With the Federal Reserve raising short-term interest rates by 50 basis points and Congressional testimony by the heads of Fannie Mae and Freddie Mac, a devastating blow to the mortgage market could have occurred this week. The market seemed to ignore the information, however, and behaved as it has over the past few weeks.

"The Gensler-Baker genie hasn't been totally put back in its bottle, but about half of that political risk has gone away," said Art Frank head of mortgage-backed securities research at Nomura Securities.

He noted that a week ago, the 10-year benchmark yield was about 11 basis points wider than swaps, with it widening out to 20 over during the testimony and came back in to about 15 over by market close Thursday.

The shocker of the week, though was the surprising performance of Ginnie Mae securities. Despite the fact that the House Capital Markets Subcommittee gave hints that it might be backing off (see story, page 1), Ginnie Maes continued to outperform conventionals.

"It's actually impressive that the Ginnie Mae market has continued to do much better despite Baker kind of soft peddling on the whole issue," said Michael Hoeh, an MBS portfolio manager at Dreyfus Corp. "But it's clear some very large institutions are buying Ginnies, are favoring Ginnies."

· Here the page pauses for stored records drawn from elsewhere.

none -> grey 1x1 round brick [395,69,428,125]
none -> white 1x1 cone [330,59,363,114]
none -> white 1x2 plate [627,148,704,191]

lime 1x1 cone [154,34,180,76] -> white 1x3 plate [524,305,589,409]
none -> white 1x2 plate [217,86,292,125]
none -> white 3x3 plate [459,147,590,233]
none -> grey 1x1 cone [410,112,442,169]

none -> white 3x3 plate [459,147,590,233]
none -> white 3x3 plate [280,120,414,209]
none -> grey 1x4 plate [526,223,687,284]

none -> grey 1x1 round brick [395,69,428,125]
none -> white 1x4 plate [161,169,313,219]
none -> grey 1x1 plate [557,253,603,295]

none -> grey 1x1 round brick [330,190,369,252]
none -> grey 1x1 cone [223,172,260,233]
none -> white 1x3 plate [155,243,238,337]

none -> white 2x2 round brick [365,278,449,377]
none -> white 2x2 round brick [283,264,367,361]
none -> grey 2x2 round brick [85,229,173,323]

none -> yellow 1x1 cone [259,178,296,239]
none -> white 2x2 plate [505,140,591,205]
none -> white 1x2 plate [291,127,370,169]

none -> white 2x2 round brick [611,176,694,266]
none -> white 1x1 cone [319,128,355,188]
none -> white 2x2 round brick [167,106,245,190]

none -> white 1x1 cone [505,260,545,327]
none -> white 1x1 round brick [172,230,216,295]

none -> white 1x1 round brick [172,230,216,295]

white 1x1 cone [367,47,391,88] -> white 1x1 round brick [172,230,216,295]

Ginnie Mae 8s were trading 25 basis points wider than conventionals, and Frank said that is too rich, "given the better feeling in the debenture market about the credit quality of Fannie and Freddie. And really in coupon 6s through 8s, all the Ginnies look too rich to us, so we suggest some people do some swapping into conventionals."

Frank also believes that the bill will be put on hold, after observing that there is not much support for it in the subcommittee. "Not only were almost all the Democrats Fannie/Freddie defenders, but [Baker] had some defections in his own party. And I think that when you have other congressman who are GSE critics complaining about how many letters they got, in their view, generated by Fannie Mae, I think that's a sign the GSEs did a pretty good job of rousing their political support."

Frank added that Fannie Mae chairman Franklin Raines' written testimony was "masterful piece of research" and it provided "intellectual ammunition for the pro-GSE side."

Fed Goes Higher

The market basically ignored the Fed's rate increase because it had been built into the market. But it didn't stop the after effects. Mortgage rates are at a five-year high and purchase activity is starting to slow.

"We obviously seen the purchase activity starting to slow down and some discount prepays, and that was somewhat to be expected," said Hoeh.

"The Fed was almost totally anticipated," Frank added. "Had they done 25, they would have surprised the market. Fifty by the time the Fed acted had seemed to be the market consensus."

Low Flow in CMBS

In anticipation of the Fed's announcement, commercial mortgage-backed issuance flow was almost non-existent, with the exception of a triple-B bid list that came out Wednesday. As the summer approaches, the flow looks as if it is about to increase.

The triple-B piece traded really well, according to Hoeh. "Considering the last couple of new deals, the triple-B, triple-B lines did not go well at all," he said.

Next on hand is a triple crown CMBS offered by RFC, PNC and CIBC. It's set to price June 5, and the three companies have not given many details about it. "Logic has with three different originators, it tends to create some resemblance of a CMBS soup, rather than having a distinct consistency for the origination process," Hoeh said about the deal.

Salomon Smith Barney has three deals coming out in the coming months, and Morgan Stanley will be doing a deal for RFC.

The Lehman Brothers-UBS Warburg deal that priced last week did not trade well in the secondary market, Hoeh said.

Overall, triple-A pieces are trading very well, with five- and 10-year pieces trading one to two basis points tighter to swaps.